I've seen the Redux, and from what I've read there's really not much of a difference, except there were extended bits. Very stylish stuff, and it's weird seeing the icons of the Three Kingdoms depicted as such. Certainly Leslie Cheung was strange - a little too much baggage associated with him as an actor to see him play a wandering, self-exiled killer.
I saw "The Magician" (Tong Leung) recently-ish and it was a really confusing film at the beginning until I realised that it was a bit of a spoof in the traditional style, or a spoof of the traditional style, or just plain hysterically funny - take your pick LOL. Once I realised that, I sat back and enjoyed it thoroughly. By the end I was nearly on the floor laughing.
Going on my watchlist! Forgot about this one. Tony Leung is pretty amazing.
If you can get Red Cliff - the original long two part release, not the cut-to-bits International release - it is one of the most satisfying movies I have seen in a long time. One of the one's you can watch over and over.
I've watched the first, but not the second film. I don't know why I'm waiting so long to watch the other half. Partly because the ending is not exactly a surprise (part of The Three Kingdoms, after all), but the other part is watching Takeshi Kaneshiro as my fav Three Kingdoms character, Zhu Ge Liang. Anecdote: I once worked with a lady who met HK actress Charlie Young during the course of her work.

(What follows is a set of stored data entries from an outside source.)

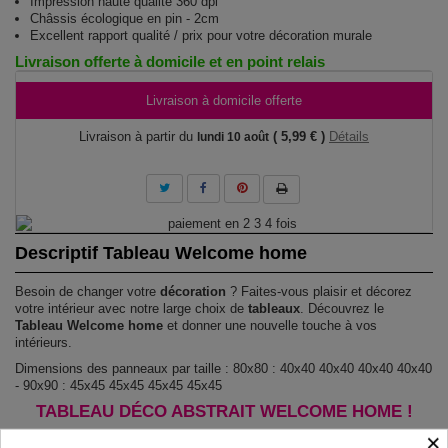
Impression haute qualité 360 dpi
Châssis écologique en pin - 2cm
Excellent rapport qualité / prix pour votre décoration murale
Livraison offerte à domicile et en point relais
Livraison à domicile offerte
Livraison à partir du
( 5,99 € )
Détails
lundi 10 août
Descriptif Tableau Welcome home
Besoin de changer votre
décoration
? Faites-vous plaisir et décorez
votre intérieur avec notre large choix de
tableaux
. Découvrez le
Tableau Welcome home
et donner une nouvelle touche à vos
intérieurs.
Dimensions des panneaux par taille : 80x80 : 40x40 40x40 40x40 40x40
- 90x90 : 45x45 45x45 45x45 45x45
TABLEAU DÉCO ABSTRAIT WELCOME HOME !
×
Le Tableau Welcome home
est imprimé sur un papier intissé spécial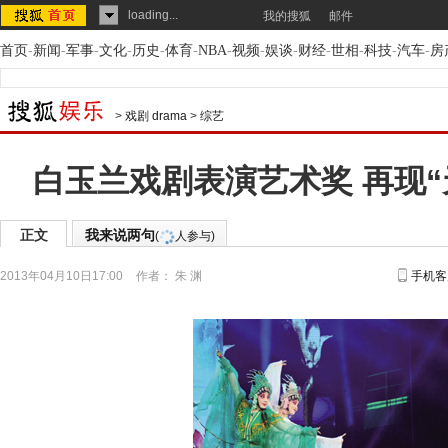
loading...
我的搜狐
邮件
首页
-
新闻
-
军事
-
文化
-
历史
-
体育
-
NBA
-
视频
-
娱谈
-
财经
-
世相
-
科技
-
汽车
-
房
>
戏剧 drama
>
综艺
白玉兰戏剧表演艺术奖 再现“
正文
我来说两句
(
人参与)
2013年04月10日17:00
作者： 朱 渊
手机客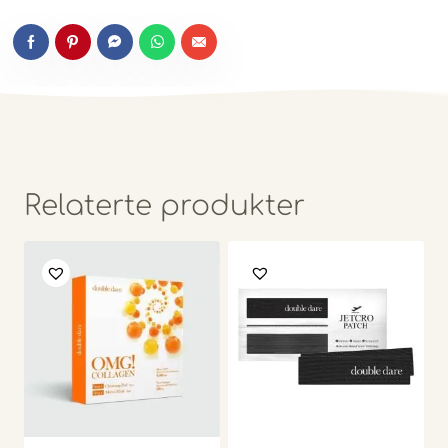
Relaterte produkter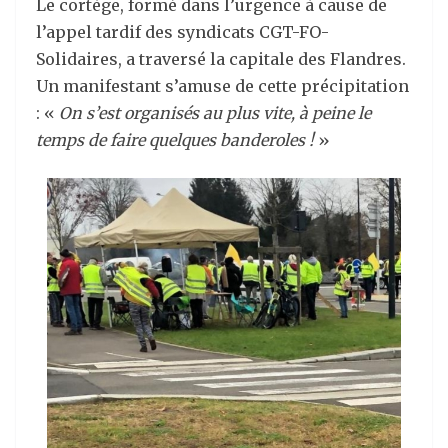
Le cortège, formé dans l’urgence à cause de
l’appel tardif des syndicats CGT-FO-
Solidaires, a traversé la capitale des Flandres.
Un manifestant s’amuse de cette précipitation
: «
On s’est organisés au plus vite, à peine le
temps de faire quelques banderoles !
»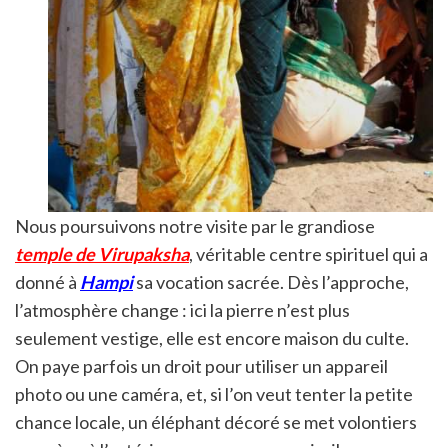
Nous poursuivons notre visite par le grandiose
temple de Virupaksha
, véritable centre spirituel qui a
donné à
Hampi
sa vocation sacrée. Dès l’approche,
l’atmosphère change : ici la pierre n’est plus
seulement vestige, elle est encore maison du culte.
On paye parfois un droit pour utiliser un appareil
photo ou une caméra, et, si l’on veut tenter la petite
chance locale, un éléphant décoré se met volontiers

If you know your HK movies, Charlie regularly gets cast alongside Kaneshiro. Apparently Charlie remarked that Kaneshiro isn't the sharpest tool in the shed. This remark stayed with me, and the fact that I'm not a big fan of him, makes me wince at seeing him being cast as the smartest character in the entire Three Kingdoms canon.
Whew, that went on a little longer than I expected.
Actually as a general rule of thumb don't get the international release of any Chinese / Asian movie - they cut out all the good bits, and not to mention what they do with the dialogue as well. Read the subtitles - you will thank me!
Ok, disclosure. I'm a Chinese Malaysian, and I speak Cantonese, and an embarrassing smattering of Mandarin (can't read, though). So I usually don't have to resort to subtitles (unless it's Mandarin) for understanding, more of a supplementary tool.
I dislike dubbed HK films as a rule, and don't watch dubbed anything (Japanese, Korean, French, German, etc) if I can help it. We usually get the HK release where I am, but that's really a moot point, because, I, uh, get to watch them, uhm, under serendipitous circumstances.